### BAGIAN LATIHAN
[1] Tolong terjemahkan kalimat "Strategi ini cukup membuat pasukan Islam kewalahan." dari kutipan bacaan ke dalam bahasa Inggris.
[2] Ketik ulang bagian kutipan bacaan yang dimulai dengan "Musuh yang lebih" dan diakhiri dengan "pasukan Islam kewalahan.", tanpa mengubah apa pun.

### KUTIPAN BACAAN
*-*-*

Perjalanan panjang dengan tambahan banyak ganimah di kuda-kuda mereka; pertempuran demi pertempuran yang mengurangi personel mujahid; dan medan yang belum dikuasai seluk-beluknya menjadikan perang berlangsung alot. Aksi saling intai dan serang-menyerang itu terjadi beberapa hari. Kondisi ini makin menguras logistik dan tenaga pasukan muslim.
Musuh yang lebih menguasai medan, membuat barisan pertahanan yang solid untuk menyulitkan gerak pasukan kavaleri muslim. Mereka memilih menanti pasukan Islam memulai serangan, menjebak mereka di medan tempur yang dipilih, kemudian melakukan serangan balasan. Strategi ini cukup membuat pasukan Islam kewalahan.
Battle of Tours, Titik Balik Sejarah Islam dan Kristen
Pada hari itu, di tengah kobaran perang, denting pedang, dan ringkikan kuda-kuda yang berang, sang panglima syahid oleh tusukan anak panah musuh. Wali Andalusia itu terjatuh dari kudanya dengan tubuh bersimbah darah. Bumi Tours memeluk jasadnya. Di atas genangan darah syuhada, pasukan Islam melanjutkan pertempuran di sisa hari.

*-*-*

### INFORMASI TERCATAT
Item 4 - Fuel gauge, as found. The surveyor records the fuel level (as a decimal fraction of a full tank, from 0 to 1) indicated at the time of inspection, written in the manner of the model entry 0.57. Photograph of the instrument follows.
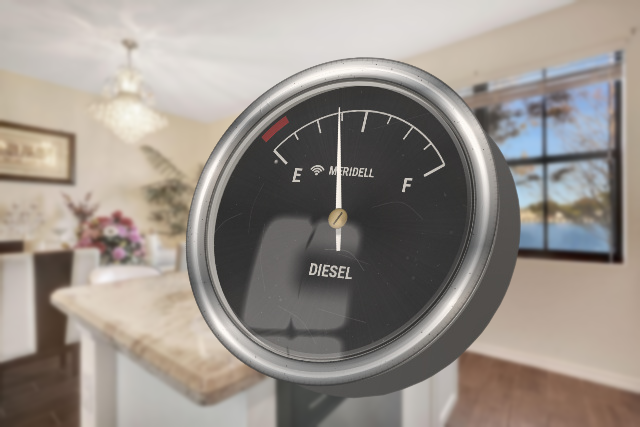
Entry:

*-*-*

### JAWABAN YANG DIHARAPKAN
[1] This strategy was enough to overwhelm the Muslim army.

[2]
Musuh yang lebih menguasai medan, membuat barisan pertahanan yang solid untuk menyulitkan gerak pasukan kavaleri muslim. Mereka memilih menanti pasukan Islam memulai serangan, menjebak mereka di medan tempur yang dipilih, kemudian melakukan serangan balasan. Strategi ini cukup membuat pasukan Islam kewalahan.